Western expats in Cambodia watch in horror as China moves in
Once a favourite with Western expats sick and tired of Thailand’s shifting immigration rules, Cambodia is now as close to a Chinese province as it’s possible to get. The first target was the country’s former favourite holiday destination of Sihanoukville, now a hotchpotch of casinos and designated as a vast international port on China’s new Belt and Road. The coastal cities of Kep and Kampot, also popular with expats as a refuge from their former location’s shambolic redevelopment, are next on the list.
The advertorials celebrating the Chinese takeover of Sihanoukville rave about five-star hotels, high end restaurants and shopping centres whilst its devastated local population attempts to adjust. Kampot and Kep provinces ae now home to expats on the run from Sihanoukville’s rebuilding, with huge swathes of former rice paddies between Kep and the border now the site of equally massive Chinese developments. Some expats are posting the construction is so huge it’s resembling entire cities, with the roads all but destroyed due to heavy earth-moving machinery and lorries.
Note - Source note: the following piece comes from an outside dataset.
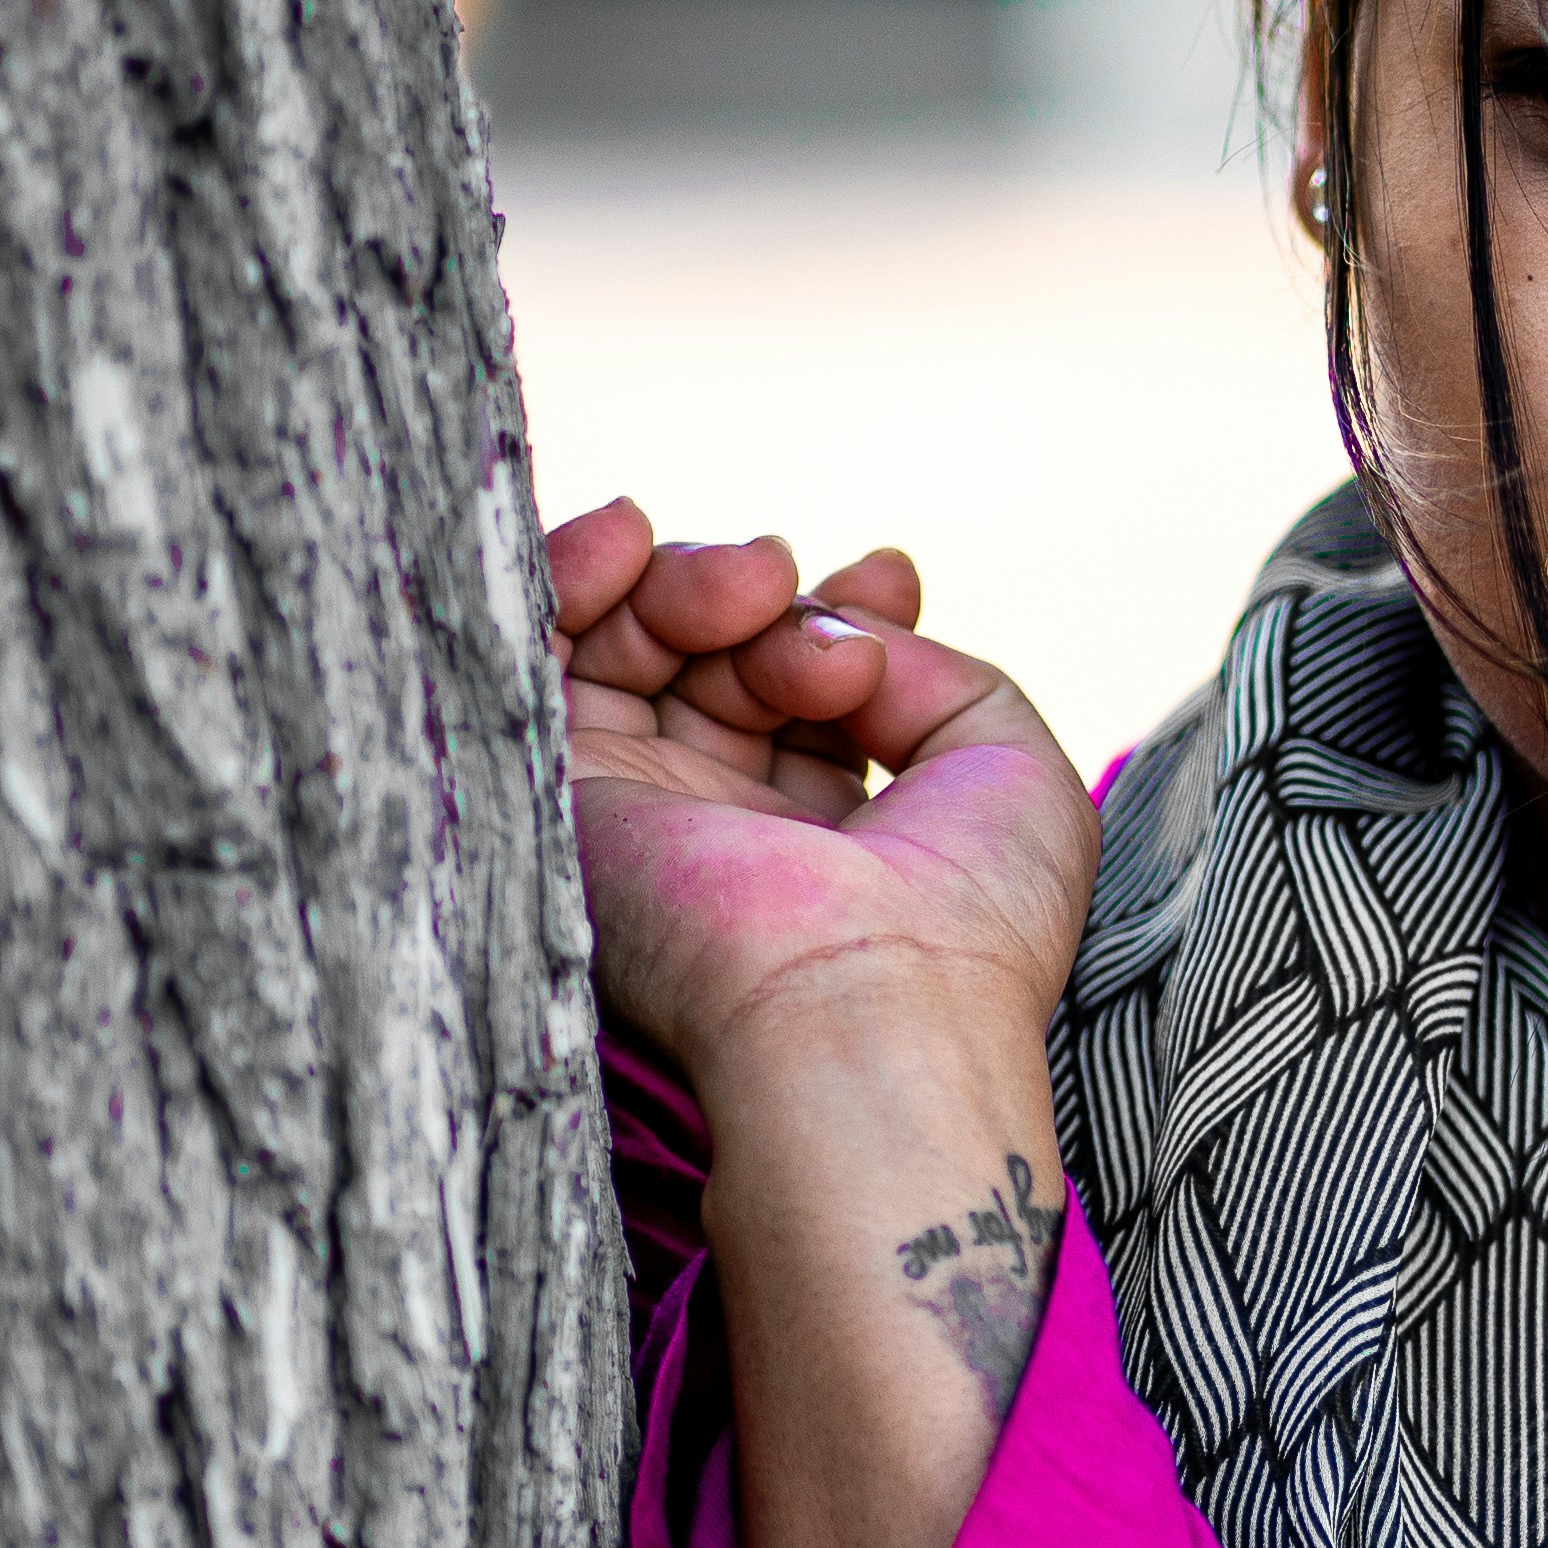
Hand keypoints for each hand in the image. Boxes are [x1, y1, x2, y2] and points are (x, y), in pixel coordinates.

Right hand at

Kampot is reeling under the changes, with a proposed 40-story shopping mall causing controversy within the former sleepy town’s community. Expats who’ve moved to the region from either Thailand or Sihanoukville are now wondering where to go next. Rumour has it that the entire coastline is to become a massive port and special economic zone, destroying the mangrove forest and damaging the ecology of the entire coastline. The Cambodian local authority isn’t best pleased, but can do nothing.
Elsewhere, Battambang province is being cited as the home of culture and community Chinese style, with the province’s governor more than happy to let it happen. The aim is to attract huge numbers of Chinese tourists, all of whom will be encouraged to understand Cambodia’s traditions and culture – none of which will be in evidence once the takeover is complete.